= Performing arts of Slovenia =

Performing arts of Slovenia are shaped by a number of Slovenian actors and actresses, dancers, theatre directors, and theatre managers. Several professional and a number of amateur community theatres operate on the repertory system in Slovenia.

==The national theatres==
There are four national theatres in Slovenia that include the Ljubljana National Drama Theatre and Slovene National Theatre Opera and Ballet Company, both located in Ljubljana; the Maribor National Drama Theatre, located in Maribor; and Slovenian Littoral National Theatre, located in Nova Gorica.

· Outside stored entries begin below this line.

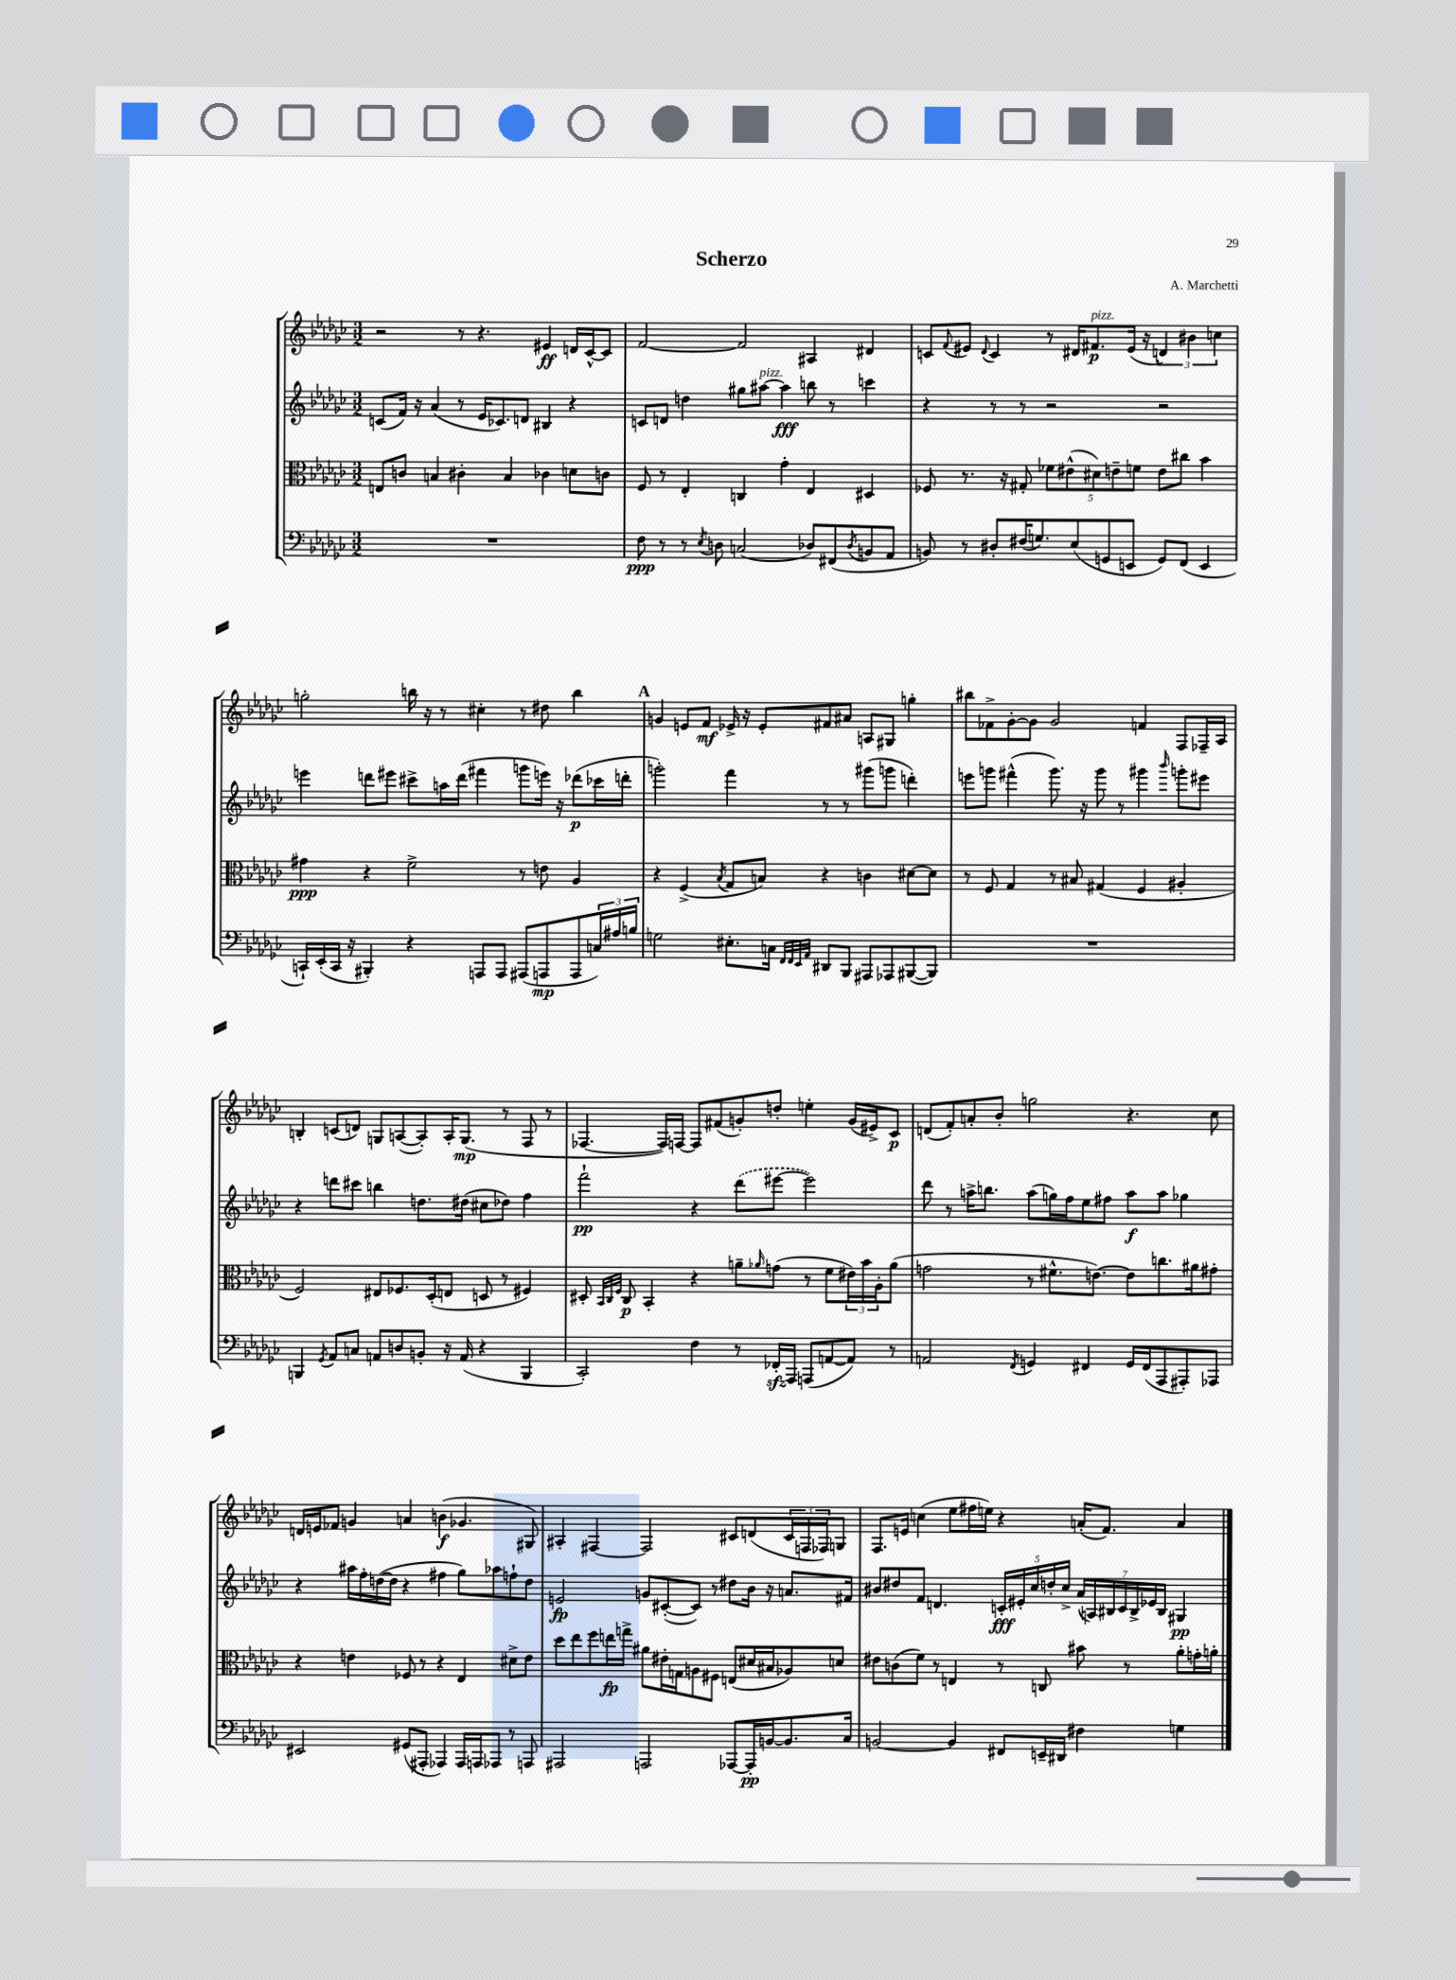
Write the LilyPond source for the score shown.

\header { title = "Scherzo" composer = "A. Marchetti" }
<<
\new StaffGroup <<
\new Staff = "s0" {
    \clef treble \key ges \major \numericTimeSignature \time 3/2
    r2 r8 r4. eis'4\ff d'16 ces'16~-^ ces'8 |
    f'2~ f'2 ais4 dis'4 |
    c'8 \appoggiatura { f'8 } eis'8 \appoggiatura { des'8 } c'4 r8 dis'16 fis'8.\p^\markup { \italic "pizz." } eis'16( r16 \tuplet 3/2 { d'4) bis'4 c''4 } |
    g''2-. b''16 r16 r8 cis''4-. r8 dis''8 b''4 |
    \mark \markup { \bold "A" } g'4 e'8 f'8\mf ees'16-> r16 ees'8-. fis'8 ais'8 a8 gis8 g''4-. |
    bis''8 fes'8-> ges'8~-. ges'8 ges'2 f'4 f8 fes16-- aes16 |
    b4-. c'8( d'8) g8 a8~( a8-.) a16-. g8.\mp( r8 f8 r8 |
    fes4.~ fes16) f16~ f8 fis'8( g'8-.) d''8-. e''4-. g'16( eis'16->) ces'8\p |
    d'8( f'8-.) a'8-. bes'8-. g''2 r4. ces''8 |
    d'16 e'16 fes'8 g'4 a'4 b'4\f( ges'4. gis8) |
    ais4-. fis4~ fis2 cis'8 d'8( \tuplet 3/2 { cis'16 f16 fes16) } g8 |
    f8. e'16 c''4( ees''8 fis''16 e''16) r4 a'16-.( f'8.) a'4 \bar "|." |
}
\new Staff = "s1" {
    \clef treble \key ges \major \numericTimeSignature \time 3/2
    c'8( f'16) r16 aes'4( r8 ees'16 ces'8.) d'8 bis4 r4 |
    c'8 d'8 d''4 gis''8 ais''8~^\markup { \italic "pizz." } ais''4\fff b''8 r8 c'''4 |
    r4 r8 r8 r2 r2 |
    e'''4 d'''8 eis'''8 cis'''8-> a''16 d'''16( fis'''4 g'''8 e'''16) r16 des'''8\p( ces'''16 d'''16-. |
    \mark \markup { \bold "A" } g'''2-.) f'''4 r8 r8 gis'''8( g'''8 d'''4-.) |
    e'''8 g'''8 fis'''4-^( g'''8.) r16 g'''8 r8 gis'''4 \grace { bes'''16 } g'''8-. eis'''8 |
    r4 d'''8 cis'''8 b''4 d''8. dis''16( cis''8 des''8) f''4 |
    f'''2-!\pp r4 \once \slurDashed des'''8( eis'''8~ eis'''2) |
    des'''8 r8 a''16-> b''8. a''8( g''16) f''16 ees''8 fis''8 a''8\f a''8 ges''4 |
    r4 ais''16 f''16-. d''16~( d''16 r4 fis''4 ges''8) aes''8 f''8-! d''8 |
    e'2\fp g'8 cis'8~-.( cis'8) r8 dis''8 bes'16 r16 a'8. fis'16 |
    bis'8 dis''8 f'8 d'4. \tuplet 5/4 { c'16-.\fff eis'16-. ces''16 d''16-. ces''16-> } \tuplet 7/4 { aes'16( a16) bis16 c'16 bis16-> ees'16 bis16 } gis4\pp \bar "|." |
}
\new Staff = "s2" {
    \clef alto \key ges \major \numericTimeSignature \time 3/2
    e8 c'8 b4 cis'4-. b4 ces'4 d'8 c'8 |
    f8 r8 ees4-. c4 ges'4-. ees4 dis4 |
    fes8 r8. r16 gis8-. \tuplet 5/4 { fes'8 eis'8-^( dis'8) e'8-- f'8 } e'8 cis''8 bes'4 |
    gis'4\ppp r4 f'2-> r8 e'8 aes4 |
    \mark \markup { \bold "A" } r4 f4->( \acciaccatura { bes8 } ges8 b8) r4 c'4 dis'8~ dis'8 |
    r8 f8 ges4 r8 bis8 gis4( f4 ais4-. |
    f2) eis8 fes8. des16-.( e8 d8 r8 fis4) |
    dis8-. \grace { bes,32 ces32 f32 } ces8\p bes,4-. r4 a'8-- \grace { aes'16 } g'8( r8 f'8 \tuplet 3/2 { eis'16) bes'16 aes16-. } aes'8( |
    g'2 r8 fis'8.-^ e'8.~) e'8 c''8. ais'16 gis'8-. |
    r4 e'4 fes8 r8 r4 ees4 dis'8-> e'8 |
    des''8 ees''8 f''8 e''16\fp g''16-> ais'8 eis'16-. g16 a8 fis8 e8( dis'16 bis16 aes8) d'8 |
    eis'8 c'8( f'8) r8 e4 r8 c8 bis'8 r8 aes'8-. g'16-. a'16-. \bar "|." |
}
\new Staff = "s3" {
    \clef bass \key ges \major \numericTimeSignature \time 3/2
    R1. |
    f8\ppp r8 r8 \acciaccatura { ees8 } d8 c2( des8) fis,8( \acciaccatura { des8 } b,8 aes,8 |
    b,8) r8 dis8-. fis16( g8.) ees8( g,8 e,8 g,8) f,8( e,4 |
    c,16-!) ees,16-.( c,16 r16 bis,,4-.) r4 a,,8 a,,8 ais,,8( a,,8\mp a,,8 \tuplet 3/2 { c16) ais16 b16 } |
    \mark \markup { \bold "A" } g2 eis8.-. c16 \grace { f,32 f,32 ees,32 aes,32 } dis,8 bes,,8 ais,,8 aes,,8 bis,,8~( bis,,8) |
    R1. |
    b,,4 \acciaccatura { ges,8 } aes,8 c8 a,8 d8 b,8-. r16 a,16( r4 b,,4 |
    ces,2-.) f4 r8 fes,16-.\sfz aes,,16 a,,8( a,8~ a,8) r8 |
    a,2 \acciaccatura { f,8 } g,4 fis,4 g,16 fis,16( aes,,8 ais,,8-.) aes,,8 |
    eis,2 gis,8( ais,,8-. aes,,4) aes,,16 a,,16 aes,,8 r8 a,,8 |
    ais,,2 a,,2 aes,,8~ aes,,16-.\pp b,16~ b,8. ces16 |
    b,2~ b,4 fis,8 e,16-- dis,16 fis4 g4 \bar "|." |
}
>>
>>
\layout { \context { \Score \remove "Bar_number_engraver" } }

==Other professional theatres==
Founded in 1949, Ljubljana City Theatre (Mestno Gledalisce Ljubljansko MGL) is the second largest drama theatre in Slovenia. Founded in 1955 as the first professional theatre for children and youth in Slovenia was the Slovenian Youth Theatre. Established in 1948, the Ljubljana Puppet Theatre, located in Ljubljana, is a puppet repertory theatre.

Established in 2011, the Koper Theatre, located in Koper, is the second youngest professional theatre in Slovenia.

Other professional theatres include Glej Theatre., Preseren Theatre Kranj (Presernovo gledalisce Kranj), Celje City Theatre (Slovensko Ljudsko Gledalisce Celje SLG), Maribor Puppet Theatre (Lutkovno Gledalisce Maribor).